Qual o maior vazio que existe, o do espaço ou aquele que o homem cultiva?
Yanna ficou observando a grande nave, pintada nas cores da Mulan, a companhia líder em voos para Marte, estacionada no pátio. No brilho do sol a nave ficara ainda mais bonita, com o casco pintado na cor de cobre, parecendo um brilhante metal enferrujado. Tinha que confessar que o efeito era bonito, talvez um esforço da companhia para que todos vissem marte de uma outra forma, o que poderia ser verdade, ao menos para ela. E não era por causa do planeta, que ela já vira muitas vezes. Sempre tivera vontade de ir até lá, como qualquer ser normal fazia, mas havia algo terrível entre ela e o planeta que admirava: havia um terrível abismo. Já fizera muitas missões no espaço, mas todos bem sabiam o quanto ele a apavorava. Por toda a volta, por onde quer que olhasse, havia só o vazio, e dentro dele, à toda sua volta, planetas e luas, e sóis, e monstros imensos que poderiam destruir todo o sistema solar, e boa parte da galáxia...

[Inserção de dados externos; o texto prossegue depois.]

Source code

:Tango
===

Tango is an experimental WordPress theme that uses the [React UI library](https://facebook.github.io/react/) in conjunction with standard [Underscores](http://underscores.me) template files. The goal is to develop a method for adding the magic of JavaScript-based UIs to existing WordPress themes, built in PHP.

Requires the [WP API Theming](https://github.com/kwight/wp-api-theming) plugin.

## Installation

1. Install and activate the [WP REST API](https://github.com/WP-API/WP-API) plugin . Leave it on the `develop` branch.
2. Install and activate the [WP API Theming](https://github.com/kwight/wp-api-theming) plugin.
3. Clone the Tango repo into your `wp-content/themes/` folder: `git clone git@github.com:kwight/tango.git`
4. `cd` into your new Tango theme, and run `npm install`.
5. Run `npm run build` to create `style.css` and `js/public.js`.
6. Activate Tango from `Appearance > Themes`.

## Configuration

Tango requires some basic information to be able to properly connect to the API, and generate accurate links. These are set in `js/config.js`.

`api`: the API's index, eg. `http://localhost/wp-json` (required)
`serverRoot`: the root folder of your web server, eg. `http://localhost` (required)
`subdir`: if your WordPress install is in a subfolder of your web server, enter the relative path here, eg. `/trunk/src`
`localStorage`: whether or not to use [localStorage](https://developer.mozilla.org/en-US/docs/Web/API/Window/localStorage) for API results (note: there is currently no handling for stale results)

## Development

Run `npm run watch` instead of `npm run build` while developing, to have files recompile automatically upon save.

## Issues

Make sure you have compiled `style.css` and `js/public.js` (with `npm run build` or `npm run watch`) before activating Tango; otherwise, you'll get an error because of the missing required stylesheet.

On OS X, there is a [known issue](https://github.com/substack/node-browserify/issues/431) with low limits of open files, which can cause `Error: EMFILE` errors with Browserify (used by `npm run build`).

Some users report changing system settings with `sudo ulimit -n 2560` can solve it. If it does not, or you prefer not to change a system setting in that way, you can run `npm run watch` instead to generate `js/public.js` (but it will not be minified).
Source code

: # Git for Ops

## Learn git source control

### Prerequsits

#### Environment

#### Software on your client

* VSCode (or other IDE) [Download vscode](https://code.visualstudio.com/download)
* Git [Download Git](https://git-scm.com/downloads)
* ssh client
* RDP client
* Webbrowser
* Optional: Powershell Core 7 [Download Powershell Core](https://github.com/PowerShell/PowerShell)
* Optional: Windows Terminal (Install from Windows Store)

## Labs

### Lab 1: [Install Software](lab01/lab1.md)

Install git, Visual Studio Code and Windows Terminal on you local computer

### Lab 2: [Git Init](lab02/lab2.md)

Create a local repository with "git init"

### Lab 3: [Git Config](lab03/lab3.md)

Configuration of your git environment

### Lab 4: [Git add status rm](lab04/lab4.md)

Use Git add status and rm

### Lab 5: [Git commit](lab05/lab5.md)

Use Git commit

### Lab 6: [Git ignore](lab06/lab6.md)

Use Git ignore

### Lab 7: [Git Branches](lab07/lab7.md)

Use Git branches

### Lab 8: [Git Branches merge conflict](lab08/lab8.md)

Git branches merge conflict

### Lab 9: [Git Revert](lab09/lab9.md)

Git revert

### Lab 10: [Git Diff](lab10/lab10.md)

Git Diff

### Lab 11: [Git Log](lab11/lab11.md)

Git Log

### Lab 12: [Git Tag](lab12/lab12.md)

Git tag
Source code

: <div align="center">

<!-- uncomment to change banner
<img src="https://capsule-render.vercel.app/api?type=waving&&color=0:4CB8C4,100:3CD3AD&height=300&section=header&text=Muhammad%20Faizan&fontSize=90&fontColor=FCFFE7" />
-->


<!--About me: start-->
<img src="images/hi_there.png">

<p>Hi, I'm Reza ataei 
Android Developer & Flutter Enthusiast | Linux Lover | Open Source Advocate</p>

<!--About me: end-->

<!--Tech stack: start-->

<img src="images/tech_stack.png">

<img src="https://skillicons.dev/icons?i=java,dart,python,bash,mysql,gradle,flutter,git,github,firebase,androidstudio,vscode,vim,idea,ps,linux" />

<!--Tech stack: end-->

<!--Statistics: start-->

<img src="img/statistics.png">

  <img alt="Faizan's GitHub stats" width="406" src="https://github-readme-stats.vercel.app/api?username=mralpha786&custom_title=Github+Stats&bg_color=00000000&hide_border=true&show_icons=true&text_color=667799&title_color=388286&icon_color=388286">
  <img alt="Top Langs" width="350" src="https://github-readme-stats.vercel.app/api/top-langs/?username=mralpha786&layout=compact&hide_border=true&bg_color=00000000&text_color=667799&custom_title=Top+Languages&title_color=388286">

Como poderia explicar o pânico total que sentira ao saber que estava flutuando no espaço, sem nada a segurá-la, a mantê-la no lugar? Qualquer impulso e ela se afundaria no nada, e de nada adiantaria se remexer e se apavorar; apenas teria que aguardar uma ajuda ou a morte. Seria como se afundar numa imensa areia movediça transparente repleta de pirilampos. Na verdade, quando estivera suspensa na profunda escuridão, soubera o que era a profunda, imensa e esmagadora solidão. Ali foi que ela entendeu, de uma forma chocante, que não era nada, como todo o seu povo orgulhoso e todo o seu planeta azul.
Olhou para o hangar e para a plataforma brilhante e extremamente limpa, e para o portal de embarque que estava piscando com insistência. Viu dois marcianos, pois que tinham que ser, todo protegidos como estavam em seus exoesqueletos, única forma de poderem se movimentar na gravidade terrestre. Filhos que demos para adoção a um outro planeta, pensou, pois que seus corpos e suas mentes estavam, a cada geração, mais alterados. Não demoraria muito e logo não mais poderiam ser chamados de humanos, e outra nação seriam, e era muito provável que explodisse uma guerra de independência.
Mas o ser humano sempre foi muito interessante, e pouco importava a forma que adquirisse, sua alma, em síntese, seria sempre a mesma.
Mas agora estavam aparecendo robôs muito diferentes, com características únicas, todas homologadas pelas leis robóticas, com o selo de "Fabricado em Marte". Como eterna apaixonada pela mente robótica não tinha como não ficar febril; tinha que ir ver pessoalmente, tinha que senti-las interagindo com o mundo e com os homens, tinha que ver sua formação e crescimento.
Suspirou desconsolada.
Novos robôs sendo construídos em Marte, e logo seria o mesmo nas luas de Júpiter e Saturno. Seu corpo se arrepiou de pânico. Por que não construíam robôs adaptados para esses mundos aqui mesmo na terra, e os despachavam para lá?, pensou desanimada. E cada vez a obrigavam a ir mais longe, a enfrentar as alturas e os vazios, que tanto pavor lhe causavam.
- Até parece que fazem isso apenas para judiar de mim – sorriu abatida.
A mulher deu um longo suspiro ao confirmar em seu bolso o mithera, a benção de remédio que a faria dormir pelo longo período da viagem.
Decidida a não pensar sobre seus receios apresentou a passagem e seu passaporte e passou pelo portão.
Mas o remédio, talvez pela excitação, não fez o efeito tão rápido quanto costumava. Seus olhos estavam bem abertos quando os vidros e boa parte do casco ficaram transparentes, para que os viajantes sentissem o verdadeiro espaço, conforme anunciava o holográfico no teto.
Yanna se segurou para não gritar, as mãos ferrenhamente agarradas ao braço do assento, o corpo todo tenso, elevando-se alguns centímetros do assento.
E lá estava ela, desesperada no banco suspenso num indescritível vazio repleto de pontos de luzes. Sua mente explodiu, porque não eram pontos, eram monstros de plasmas, sóis muitas e muitas vezes maiores que o seu pequeno sol amarelo; e planetas gasosos maiores que júpiter e terras maiores que a sua; e vidas vivendo na ignorância das outras vidas em superfícies dos pontinhos de luzes e,...
Seu corpo repentinamente relaxou e seus olhos se abriram ao descobrir algo ainda mais imenso e fantástico. Sua mente resvalou e começou a falhar, enquanto o remédio, finalmente, começava a fazer efeito. Tentou dizer que não queria dormir, que queria ver aquele vazio.
Era ali, sussurrou enquanto adormecia, era ali onde Deus vivia e era.